----- Dataset extract

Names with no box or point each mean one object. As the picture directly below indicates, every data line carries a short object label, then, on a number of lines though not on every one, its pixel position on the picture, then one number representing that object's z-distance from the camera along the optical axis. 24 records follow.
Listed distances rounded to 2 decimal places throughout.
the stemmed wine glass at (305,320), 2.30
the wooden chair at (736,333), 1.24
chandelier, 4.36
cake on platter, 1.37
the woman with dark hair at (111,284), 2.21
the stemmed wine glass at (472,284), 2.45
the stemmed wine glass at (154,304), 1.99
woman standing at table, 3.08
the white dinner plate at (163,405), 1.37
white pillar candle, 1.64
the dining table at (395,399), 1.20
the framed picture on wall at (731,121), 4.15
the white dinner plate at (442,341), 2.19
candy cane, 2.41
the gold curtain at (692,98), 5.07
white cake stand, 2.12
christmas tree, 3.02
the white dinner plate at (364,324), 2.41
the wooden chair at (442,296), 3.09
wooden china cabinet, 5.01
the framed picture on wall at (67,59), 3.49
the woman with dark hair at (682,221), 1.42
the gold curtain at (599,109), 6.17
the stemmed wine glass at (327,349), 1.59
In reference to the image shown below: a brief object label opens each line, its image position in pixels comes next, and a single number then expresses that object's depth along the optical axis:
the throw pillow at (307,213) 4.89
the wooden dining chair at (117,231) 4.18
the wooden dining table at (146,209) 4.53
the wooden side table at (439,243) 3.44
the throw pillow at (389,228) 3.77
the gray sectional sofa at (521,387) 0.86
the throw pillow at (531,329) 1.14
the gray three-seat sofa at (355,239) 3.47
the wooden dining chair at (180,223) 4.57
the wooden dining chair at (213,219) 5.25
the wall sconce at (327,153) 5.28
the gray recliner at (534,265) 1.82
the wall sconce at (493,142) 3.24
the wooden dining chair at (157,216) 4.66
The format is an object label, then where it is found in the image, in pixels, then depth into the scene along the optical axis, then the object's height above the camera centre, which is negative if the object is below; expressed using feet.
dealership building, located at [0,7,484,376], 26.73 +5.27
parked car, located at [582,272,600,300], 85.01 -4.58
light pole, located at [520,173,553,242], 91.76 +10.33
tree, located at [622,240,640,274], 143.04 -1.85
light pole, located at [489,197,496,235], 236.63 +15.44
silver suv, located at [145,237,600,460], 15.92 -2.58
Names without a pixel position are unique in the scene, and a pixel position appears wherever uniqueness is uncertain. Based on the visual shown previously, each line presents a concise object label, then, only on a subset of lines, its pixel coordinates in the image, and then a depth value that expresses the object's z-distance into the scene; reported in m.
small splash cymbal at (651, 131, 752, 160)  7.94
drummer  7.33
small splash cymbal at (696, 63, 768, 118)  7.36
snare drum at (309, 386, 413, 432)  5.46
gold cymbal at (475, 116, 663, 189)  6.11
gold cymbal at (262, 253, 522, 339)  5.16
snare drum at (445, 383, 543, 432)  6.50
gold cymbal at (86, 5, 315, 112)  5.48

----------

Description of the task:
Copy out the line holding "snare drum at (309, 386, 413, 432)". Then copy every later line of the data, unchanged, through the last one.

Output for this exercise:
snare drum at (309, 386, 413, 432)  5.46
gold cymbal at (475, 116, 663, 189)  6.11
gold cymbal at (262, 253, 522, 339)  5.16
snare drum at (445, 383, 543, 432)  6.50
gold cymbal at (86, 5, 315, 112)  5.48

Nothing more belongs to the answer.